» WORK INSTRUCTIONS
Reproduce the records that follow exactly; any picture among them stays out.

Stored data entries

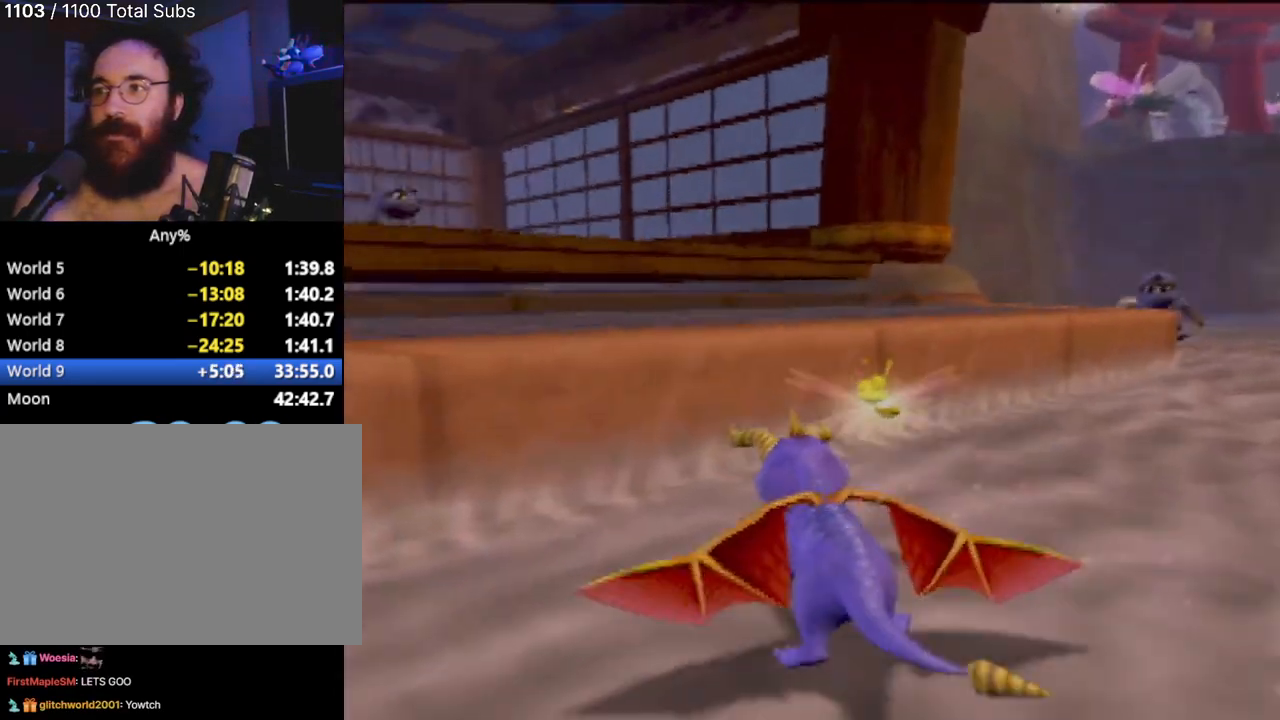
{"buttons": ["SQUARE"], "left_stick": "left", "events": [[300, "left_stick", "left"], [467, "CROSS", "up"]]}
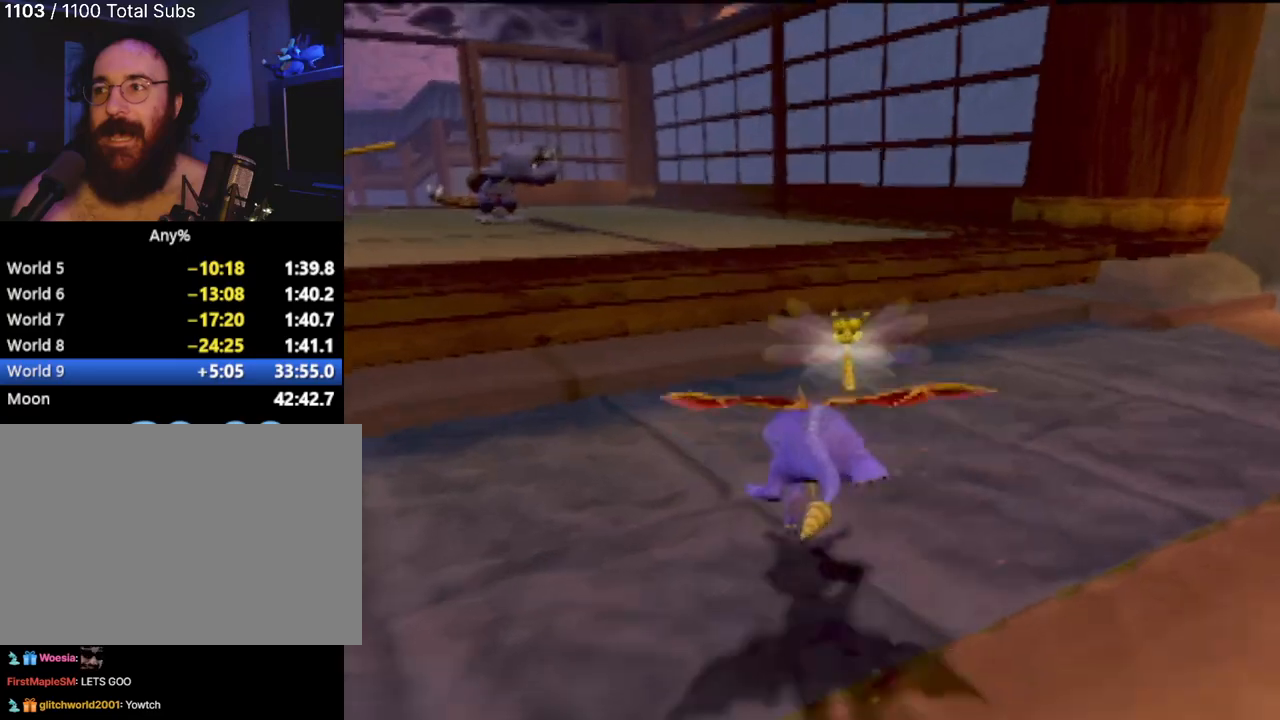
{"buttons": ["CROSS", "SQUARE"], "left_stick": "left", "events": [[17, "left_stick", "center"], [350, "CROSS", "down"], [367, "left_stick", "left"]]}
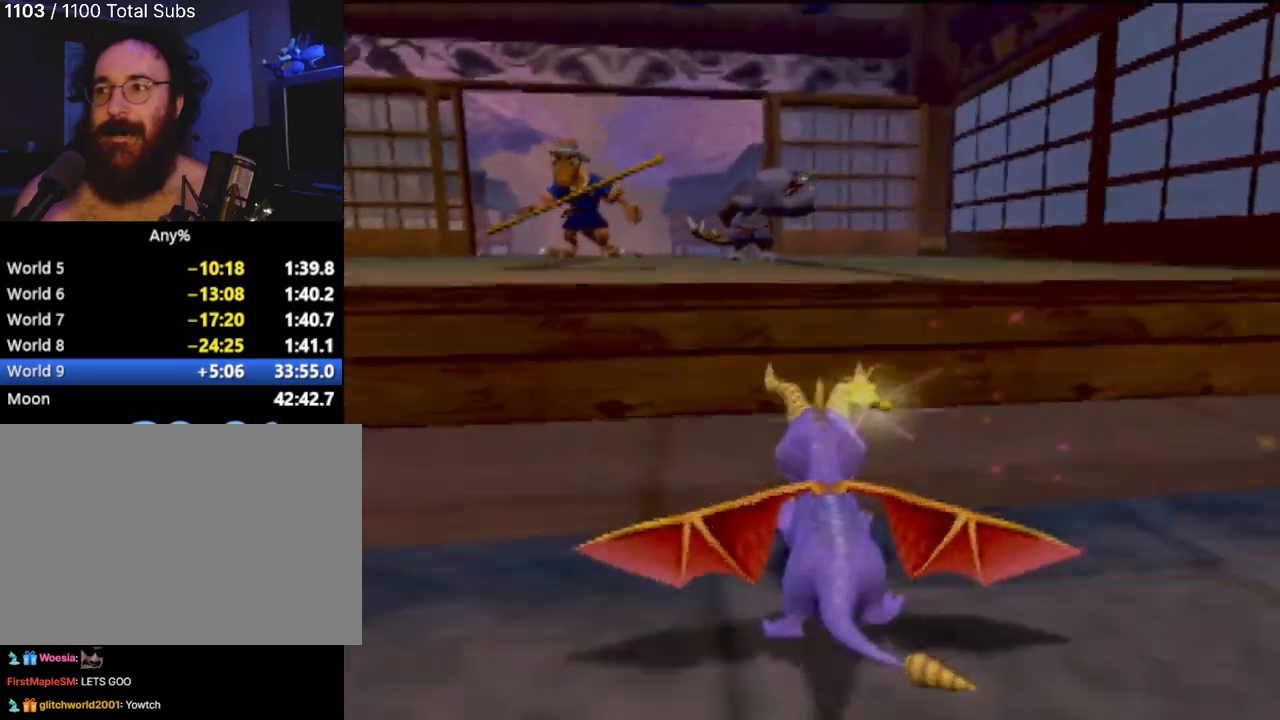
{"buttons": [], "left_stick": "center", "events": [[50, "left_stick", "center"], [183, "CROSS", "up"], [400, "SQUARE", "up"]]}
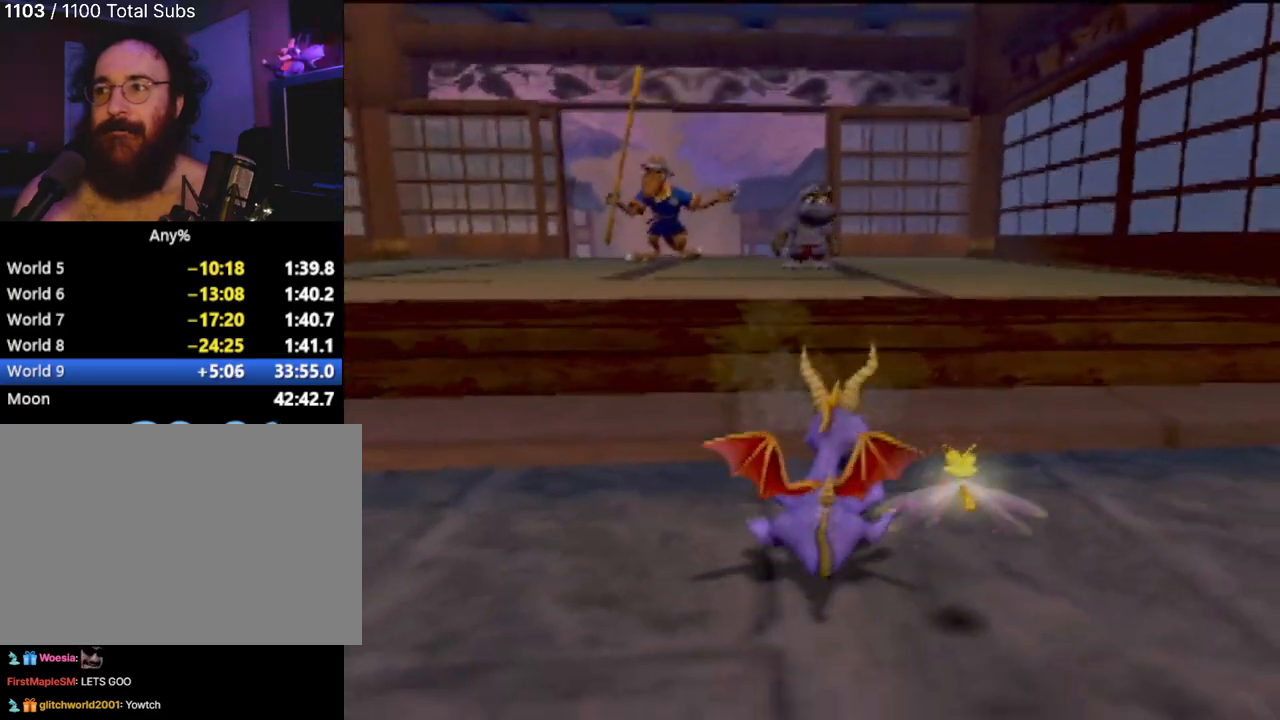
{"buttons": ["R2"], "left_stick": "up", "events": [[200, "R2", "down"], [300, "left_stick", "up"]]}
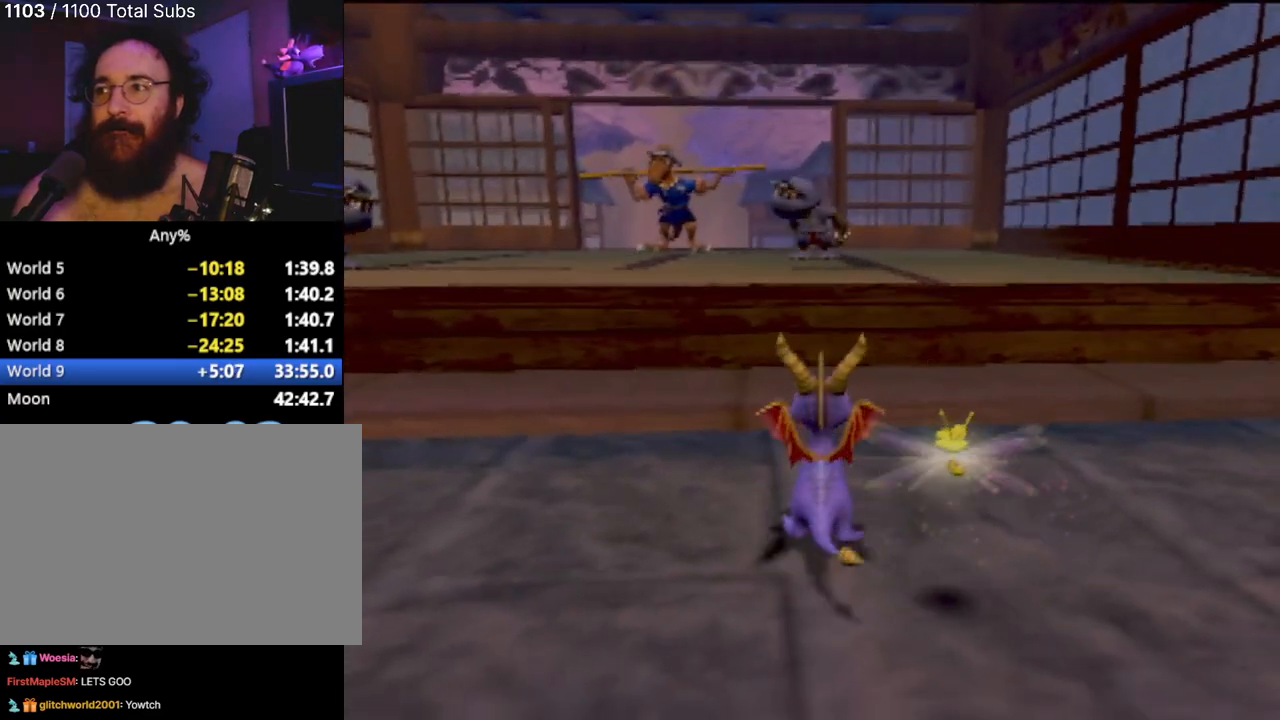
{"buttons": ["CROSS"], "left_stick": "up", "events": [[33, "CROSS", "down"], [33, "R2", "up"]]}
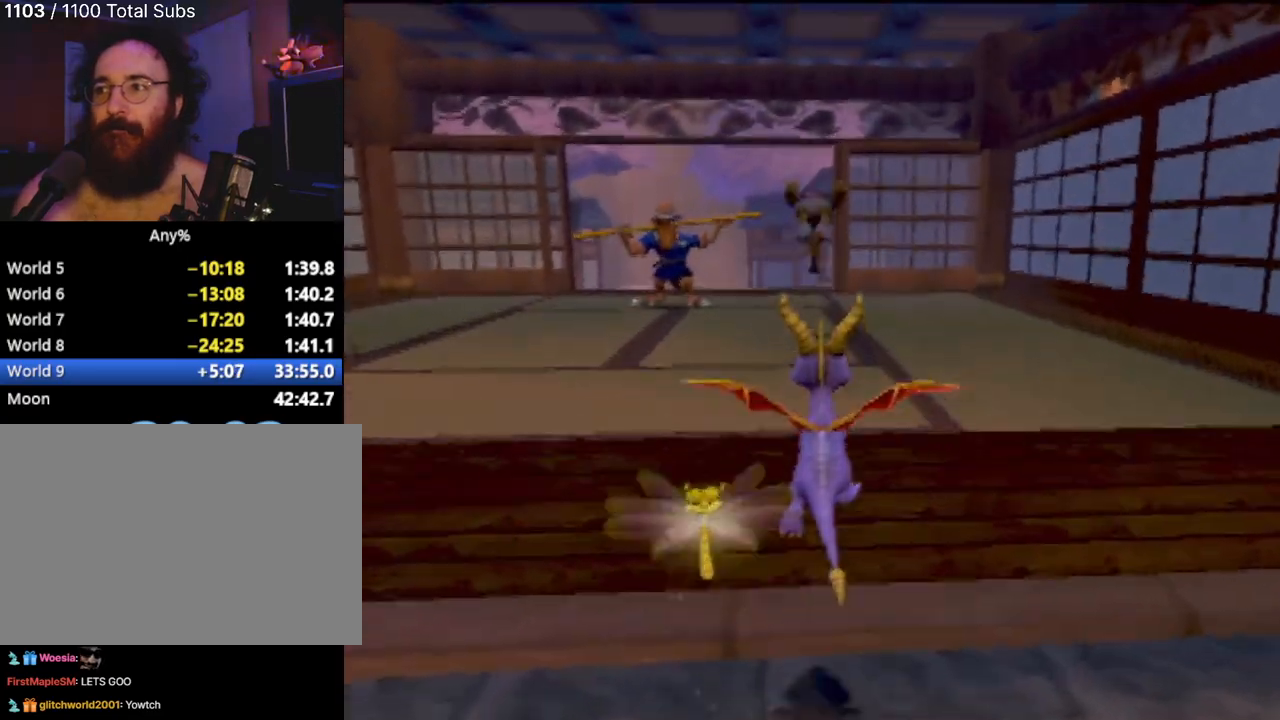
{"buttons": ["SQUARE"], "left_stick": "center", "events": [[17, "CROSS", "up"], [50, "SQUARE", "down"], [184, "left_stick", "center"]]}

» SOLUTION FOR THIS TASK
{"buttons": ["SQUARE"], "left_stick": "left", "events": [[300, "left_stick", "left"], [467, "CROSS", "up"]]}
{"buttons": ["CROSS", "SQUARE"], "left_stick": "left", "events": [[17, "left_stick", "center"], [350, "CROSS", "down"], [367, "left_stick", "left"]]}
{"buttons": [], "left_stick": "center", "events": [[50, "left_stick", "center"], [183, "CROSS", "up"], [400, "SQUARE", "up"]]}
{"buttons": ["R2"], "left_stick": "up", "events": [[200, "R2", "down"], [300, "left_stick", "up"]]}
{"buttons": ["CROSS"], "left_stick": "up", "events": [[33, "CROSS", "down"], [33, "R2", "up"]]}
{"buttons": ["SQUARE"], "left_stick": "center", "events": [[17, "CROSS", "up"], [50, "SQUARE", "down"], [184, "left_stick", "center"]]}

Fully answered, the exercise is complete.